With this everyone turned to stare at the doors, which, as if in response to their curiosity, swung open...

There, framed in the light of the candles, was a young woman dressed in black. Her cloak and her black hair streamed out behind her, and her violet eyes flashed mysteriously as half the male population of Hogwarts fell in love with her instantly.

"What is that thing on her shoulder?" Whispered Hermione to Ron, who clicked his jaw back into place and said: "Uh? What- oh, that. Uh..."
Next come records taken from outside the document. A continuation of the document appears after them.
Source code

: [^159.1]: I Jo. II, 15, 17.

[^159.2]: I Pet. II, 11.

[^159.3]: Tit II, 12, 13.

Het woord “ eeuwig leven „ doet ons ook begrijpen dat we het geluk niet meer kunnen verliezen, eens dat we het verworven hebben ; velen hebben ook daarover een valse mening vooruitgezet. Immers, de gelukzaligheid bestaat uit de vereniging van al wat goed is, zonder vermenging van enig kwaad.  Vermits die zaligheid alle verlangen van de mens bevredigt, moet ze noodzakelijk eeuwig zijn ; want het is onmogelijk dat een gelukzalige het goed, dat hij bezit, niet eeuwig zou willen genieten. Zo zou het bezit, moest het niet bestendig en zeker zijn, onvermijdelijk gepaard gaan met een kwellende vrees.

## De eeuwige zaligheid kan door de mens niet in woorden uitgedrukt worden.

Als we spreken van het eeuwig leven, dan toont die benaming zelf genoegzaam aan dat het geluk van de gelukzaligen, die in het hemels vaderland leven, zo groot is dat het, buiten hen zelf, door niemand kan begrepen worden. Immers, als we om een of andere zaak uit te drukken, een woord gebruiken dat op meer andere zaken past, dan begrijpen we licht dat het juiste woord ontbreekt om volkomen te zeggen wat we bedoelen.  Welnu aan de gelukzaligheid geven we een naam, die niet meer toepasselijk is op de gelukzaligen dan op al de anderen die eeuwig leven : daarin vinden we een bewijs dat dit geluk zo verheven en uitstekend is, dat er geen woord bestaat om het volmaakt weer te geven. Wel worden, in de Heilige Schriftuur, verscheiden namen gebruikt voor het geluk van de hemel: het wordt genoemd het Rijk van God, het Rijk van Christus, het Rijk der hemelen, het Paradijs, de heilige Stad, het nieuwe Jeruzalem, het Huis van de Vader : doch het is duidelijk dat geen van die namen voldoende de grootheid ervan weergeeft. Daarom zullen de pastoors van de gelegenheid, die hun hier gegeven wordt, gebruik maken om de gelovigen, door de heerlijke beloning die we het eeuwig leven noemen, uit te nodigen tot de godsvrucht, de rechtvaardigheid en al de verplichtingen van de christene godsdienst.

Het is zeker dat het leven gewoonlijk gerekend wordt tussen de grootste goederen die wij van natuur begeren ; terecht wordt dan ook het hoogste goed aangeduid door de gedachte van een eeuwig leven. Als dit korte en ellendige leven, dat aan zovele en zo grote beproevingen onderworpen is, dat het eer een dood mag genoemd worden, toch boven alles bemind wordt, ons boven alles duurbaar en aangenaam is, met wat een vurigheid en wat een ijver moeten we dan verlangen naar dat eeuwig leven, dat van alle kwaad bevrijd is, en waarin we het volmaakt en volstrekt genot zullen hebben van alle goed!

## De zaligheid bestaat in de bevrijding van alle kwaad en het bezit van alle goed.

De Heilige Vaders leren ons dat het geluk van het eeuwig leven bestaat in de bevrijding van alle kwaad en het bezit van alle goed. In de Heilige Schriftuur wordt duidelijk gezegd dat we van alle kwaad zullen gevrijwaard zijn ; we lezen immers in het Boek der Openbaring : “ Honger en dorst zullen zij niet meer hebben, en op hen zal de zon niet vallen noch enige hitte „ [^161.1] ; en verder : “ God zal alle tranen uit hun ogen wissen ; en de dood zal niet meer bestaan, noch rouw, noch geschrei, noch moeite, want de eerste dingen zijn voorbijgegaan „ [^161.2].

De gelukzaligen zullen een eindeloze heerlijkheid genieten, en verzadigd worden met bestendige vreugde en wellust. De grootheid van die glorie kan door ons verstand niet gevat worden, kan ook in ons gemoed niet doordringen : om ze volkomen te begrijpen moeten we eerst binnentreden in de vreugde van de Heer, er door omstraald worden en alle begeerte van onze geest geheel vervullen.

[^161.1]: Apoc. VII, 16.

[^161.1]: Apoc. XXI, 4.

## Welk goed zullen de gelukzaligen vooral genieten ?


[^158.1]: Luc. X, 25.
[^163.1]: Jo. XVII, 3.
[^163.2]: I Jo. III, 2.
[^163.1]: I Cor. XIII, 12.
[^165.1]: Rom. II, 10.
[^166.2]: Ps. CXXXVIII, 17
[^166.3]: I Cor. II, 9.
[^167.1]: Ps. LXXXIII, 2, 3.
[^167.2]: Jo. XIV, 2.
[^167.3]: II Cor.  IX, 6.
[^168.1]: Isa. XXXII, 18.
"Ah, this appears to be her," Dumbledore said smoothly, "Welcome, Ms Daniels, please come up and have a seat. We are about to start dinner."

She walked through the hall without glancing at the students, although the... thing, on her shoulder, was looking around curiously. As she passed their table Hermione said "I think it's a Salamander, a black one. Only it has wings..."

Suddenly the witch turned towards the Gryffindor table. Apparently she had better ears than most. "It's called Muesli," she said, smiling briefly, which caused most of the male jaws at the table to drop yet again. Then she went and sat down, and food appeared on the tables. A buzz of conversation began to rise.

"Wow," Harry breathed. "I mean... wow!"

"I agree with you totally," said Ron appreciatively.

Hermione sniffed disapprovingly. "She is a teacher, you know."

"Admit you're jealous, though," said Lavender. "Look at her hair!"

Hermione sighed.

Over at the Slytherin table, Blaise Zabini grinned and nudged his friend. "She's a looker, ay Draco? Know her?"

Draco Malfoy raised an eyebrow at him. "Why?"

"Well, you know. She looks a bit... dark. I mean... I thought... yor dad... uh...?"

There was silence. The air twanged.

"Um."

The rest of the table looked awkward and studiously ignored the imprint Blaise's face made in the pie.